DIRECTIONS ▸ Transcribe the data underneath exactly, keeping every word in place.
[Opening DATASET EXTRACT section]
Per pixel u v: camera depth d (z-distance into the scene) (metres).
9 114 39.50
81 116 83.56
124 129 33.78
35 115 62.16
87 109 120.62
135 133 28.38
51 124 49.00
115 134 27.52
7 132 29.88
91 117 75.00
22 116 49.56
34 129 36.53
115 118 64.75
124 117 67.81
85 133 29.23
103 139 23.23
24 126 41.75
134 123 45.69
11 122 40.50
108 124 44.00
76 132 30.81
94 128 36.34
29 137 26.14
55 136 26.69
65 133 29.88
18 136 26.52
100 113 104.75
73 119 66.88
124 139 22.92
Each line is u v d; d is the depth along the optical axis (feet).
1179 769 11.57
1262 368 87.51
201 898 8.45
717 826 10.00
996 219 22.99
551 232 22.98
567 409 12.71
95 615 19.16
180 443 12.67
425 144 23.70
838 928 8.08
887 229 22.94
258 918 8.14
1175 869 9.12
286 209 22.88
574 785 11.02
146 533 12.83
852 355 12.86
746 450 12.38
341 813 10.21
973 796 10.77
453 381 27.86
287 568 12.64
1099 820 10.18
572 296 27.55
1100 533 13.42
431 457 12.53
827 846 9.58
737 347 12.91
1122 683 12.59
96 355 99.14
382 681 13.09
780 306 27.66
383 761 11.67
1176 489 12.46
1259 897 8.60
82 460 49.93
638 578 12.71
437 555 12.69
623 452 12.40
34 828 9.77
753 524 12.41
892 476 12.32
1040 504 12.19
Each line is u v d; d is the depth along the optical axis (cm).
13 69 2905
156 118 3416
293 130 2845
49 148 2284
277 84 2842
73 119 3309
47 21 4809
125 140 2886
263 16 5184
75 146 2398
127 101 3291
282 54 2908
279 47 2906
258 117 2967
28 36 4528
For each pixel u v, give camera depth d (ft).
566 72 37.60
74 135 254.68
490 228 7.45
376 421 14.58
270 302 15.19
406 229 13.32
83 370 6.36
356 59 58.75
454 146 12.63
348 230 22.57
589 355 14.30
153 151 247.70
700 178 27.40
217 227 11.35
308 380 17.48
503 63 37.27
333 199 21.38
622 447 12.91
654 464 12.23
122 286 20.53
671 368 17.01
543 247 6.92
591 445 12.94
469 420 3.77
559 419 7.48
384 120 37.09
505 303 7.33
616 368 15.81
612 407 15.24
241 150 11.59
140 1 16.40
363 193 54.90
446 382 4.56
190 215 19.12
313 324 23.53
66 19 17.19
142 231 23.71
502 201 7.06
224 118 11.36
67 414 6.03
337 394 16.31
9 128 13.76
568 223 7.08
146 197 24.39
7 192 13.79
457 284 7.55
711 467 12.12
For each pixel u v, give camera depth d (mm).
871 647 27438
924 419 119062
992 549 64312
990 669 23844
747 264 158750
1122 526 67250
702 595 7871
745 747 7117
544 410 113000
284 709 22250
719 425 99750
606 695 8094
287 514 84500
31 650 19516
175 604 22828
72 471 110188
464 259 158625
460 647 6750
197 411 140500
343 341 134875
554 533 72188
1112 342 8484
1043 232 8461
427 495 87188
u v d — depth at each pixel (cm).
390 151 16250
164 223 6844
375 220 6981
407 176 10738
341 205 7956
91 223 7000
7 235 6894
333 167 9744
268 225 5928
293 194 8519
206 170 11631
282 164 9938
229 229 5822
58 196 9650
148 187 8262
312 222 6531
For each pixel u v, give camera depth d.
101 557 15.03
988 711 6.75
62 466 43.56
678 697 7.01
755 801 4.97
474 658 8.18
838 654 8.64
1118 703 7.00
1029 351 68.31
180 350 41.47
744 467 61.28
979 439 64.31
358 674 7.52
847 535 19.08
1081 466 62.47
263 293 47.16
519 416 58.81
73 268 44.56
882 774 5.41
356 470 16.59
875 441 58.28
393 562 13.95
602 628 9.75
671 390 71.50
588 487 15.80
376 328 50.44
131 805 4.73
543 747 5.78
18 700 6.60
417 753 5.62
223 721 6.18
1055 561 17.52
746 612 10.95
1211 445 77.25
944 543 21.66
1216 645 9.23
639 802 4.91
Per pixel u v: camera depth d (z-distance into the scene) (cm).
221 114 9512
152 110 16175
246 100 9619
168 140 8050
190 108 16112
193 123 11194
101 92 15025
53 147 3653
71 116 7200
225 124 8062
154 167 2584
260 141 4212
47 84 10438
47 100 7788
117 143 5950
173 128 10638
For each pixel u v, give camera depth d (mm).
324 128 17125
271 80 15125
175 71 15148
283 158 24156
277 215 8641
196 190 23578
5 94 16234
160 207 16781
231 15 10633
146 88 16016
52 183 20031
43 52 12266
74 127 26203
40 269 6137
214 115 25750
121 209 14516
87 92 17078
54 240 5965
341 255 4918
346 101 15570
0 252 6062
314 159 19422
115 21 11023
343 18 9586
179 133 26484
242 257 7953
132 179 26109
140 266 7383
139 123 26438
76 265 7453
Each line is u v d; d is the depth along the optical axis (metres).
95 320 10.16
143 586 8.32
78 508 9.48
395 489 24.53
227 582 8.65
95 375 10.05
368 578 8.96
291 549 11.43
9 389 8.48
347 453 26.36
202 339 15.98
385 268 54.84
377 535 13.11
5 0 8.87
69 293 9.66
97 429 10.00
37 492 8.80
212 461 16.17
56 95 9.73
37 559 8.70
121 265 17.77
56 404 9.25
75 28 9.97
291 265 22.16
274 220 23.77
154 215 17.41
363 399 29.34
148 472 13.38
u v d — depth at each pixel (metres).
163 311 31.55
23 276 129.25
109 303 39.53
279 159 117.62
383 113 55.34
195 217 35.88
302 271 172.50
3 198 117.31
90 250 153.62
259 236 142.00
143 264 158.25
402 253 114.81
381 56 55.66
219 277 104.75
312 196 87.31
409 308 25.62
[Closing DATASET EXTRACT section]
SOLUTION TO THIS TASK ▸
Per pixel u v: camera depth d (z-distance into the scene) (metres).
9 114 39.50
81 116 83.56
124 129 33.78
35 115 62.16
87 109 120.62
135 133 28.38
51 124 49.00
115 134 27.52
7 132 29.88
91 117 75.00
22 116 49.56
34 129 36.53
115 118 64.75
124 117 67.81
85 133 29.23
103 139 23.23
24 126 41.75
134 123 45.69
11 122 40.50
108 124 44.00
76 132 30.81
94 128 36.34
29 137 26.14
55 136 26.69
65 133 29.88
18 136 26.52
100 113 104.75
73 119 66.88
124 139 22.92
Each line is u v d; d is the depth along the optical axis (feet).
1179 769 11.57
1262 368 87.51
201 898 8.45
717 826 10.00
996 219 22.99
551 232 22.98
567 409 12.71
95 615 19.16
180 443 12.67
425 144 23.70
838 928 8.08
887 229 22.94
258 918 8.14
1175 869 9.12
286 209 22.88
574 785 11.02
146 533 12.83
852 355 12.86
746 450 12.38
341 813 10.21
973 796 10.77
453 381 27.86
287 568 12.64
1099 820 10.18
572 296 27.55
1100 533 13.42
431 457 12.53
827 846 9.58
737 347 12.91
1122 683 12.59
96 355 99.14
382 681 13.09
780 306 27.66
383 761 11.67
1176 489 12.46
1259 897 8.60
82 460 49.93
638 578 12.71
437 555 12.69
623 452 12.40
34 828 9.77
753 524 12.41
892 476 12.32
1040 504 12.19
Each line is u v d; d is the depth along the optical axis (cm).
13 69 2905
156 118 3416
293 130 2845
49 148 2284
277 84 2842
73 119 3309
47 21 4809
125 140 2886
263 16 5184
75 146 2398
127 101 3291
282 54 2908
279 47 2906
258 117 2967
28 36 4528
For each pixel u v, give camera depth d (ft).
566 72 37.60
74 135 254.68
490 228 7.45
376 421 14.58
270 302 15.19
406 229 13.32
83 370 6.36
356 59 58.75
454 146 12.63
348 230 22.57
589 355 14.30
153 151 247.70
700 178 27.40
217 227 11.35
308 380 17.48
503 63 37.27
333 199 21.38
622 447 12.91
654 464 12.23
122 286 20.53
671 368 17.01
543 247 6.92
591 445 12.94
469 420 3.77
559 419 7.48
384 120 37.09
505 303 7.33
616 368 15.81
612 407 15.24
241 150 11.59
140 1 16.40
363 193 54.90
446 382 4.56
190 215 19.12
313 324 23.53
66 19 17.19
142 231 23.71
502 201 7.06
224 118 11.36
67 414 6.03
337 394 16.31
9 128 13.76
568 223 7.08
146 197 24.39
7 192 13.79
457 284 7.55
711 467 12.12
For each pixel u v, give camera depth d (mm).
871 647 27438
924 419 119062
992 549 64312
990 669 23844
747 264 158750
1122 526 67250
702 595 7871
745 747 7117
544 410 113000
284 709 22250
719 425 99750
606 695 8094
287 514 84500
31 650 19516
175 604 22828
72 471 110188
464 259 158625
460 647 6750
197 411 140500
343 341 134875
554 533 72188
1112 342 8484
1043 232 8461
427 495 87188
u v d — depth at each pixel (cm).
390 151 16250
164 223 6844
375 220 6981
407 176 10738
341 205 7956
91 223 7000
7 235 6894
333 167 9744
268 225 5928
293 194 8519
206 170 11631
282 164 9938
229 229 5822
58 196 9650
148 187 8262
312 222 6531
For each pixel u v, give camera depth d.
101 557 15.03
988 711 6.75
62 466 43.56
678 697 7.01
755 801 4.97
474 658 8.18
838 654 8.64
1118 703 7.00
1029 351 68.31
180 350 41.47
744 467 61.28
979 439 64.31
358 674 7.52
847 535 19.08
1081 466 62.47
263 293 47.16
519 416 58.81
73 268 44.56
882 774 5.41
356 470 16.59
875 441 58.28
393 562 13.95
602 628 9.75
671 390 71.50
588 487 15.80
376 328 50.44
131 805 4.73
543 747 5.78
18 700 6.60
417 753 5.62
223 721 6.18
1055 561 17.52
746 612 10.95
1211 445 77.25
944 543 21.66
1216 645 9.23
639 802 4.91
Per pixel u v: camera depth d (z-distance into the scene) (cm).
221 114 9512
152 110 16175
246 100 9619
168 140 8050
190 108 16112
193 123 11194
101 92 15025
53 147 3653
71 116 7200
225 124 8062
154 167 2584
260 141 4212
47 84 10438
47 100 7788
117 143 5950
173 128 10638
For each pixel u v, give camera depth d (mm).
324 128 17125
271 80 15125
175 71 15148
283 158 24156
277 215 8641
196 190 23578
5 94 16234
160 207 16781
231 15 10633
146 88 16016
52 183 20031
43 52 12266
74 127 26203
40 269 6137
214 115 25750
121 209 14516
87 92 17078
54 240 5965
341 255 4918
346 101 15570
0 252 6062
314 159 19422
115 21 11023
343 18 9586
179 133 26484
242 257 7953
132 179 26109
140 266 7383
139 123 26438
76 265 7453
Each line is u v d; d is the depth along the optical axis (metres).
95 320 10.16
143 586 8.32
78 508 9.48
395 489 24.53
227 582 8.65
95 375 10.05
368 578 8.96
291 549 11.43
9 389 8.48
347 453 26.36
202 339 15.98
385 268 54.84
377 535 13.11
5 0 8.87
69 293 9.66
97 429 10.00
37 492 8.80
212 461 16.17
56 95 9.73
37 559 8.70
121 265 17.77
56 404 9.25
75 28 9.97
291 265 22.16
274 220 23.77
154 215 17.41
363 399 29.34
148 472 13.38
u v d — depth at each pixel (metres).
163 311 31.55
23 276 129.25
109 303 39.53
279 159 117.62
383 113 55.34
195 217 35.88
302 271 172.50
3 198 117.31
90 250 153.62
259 236 142.00
143 264 158.25
402 253 114.81
381 56 55.66
219 277 104.75
312 196 87.31
409 308 25.62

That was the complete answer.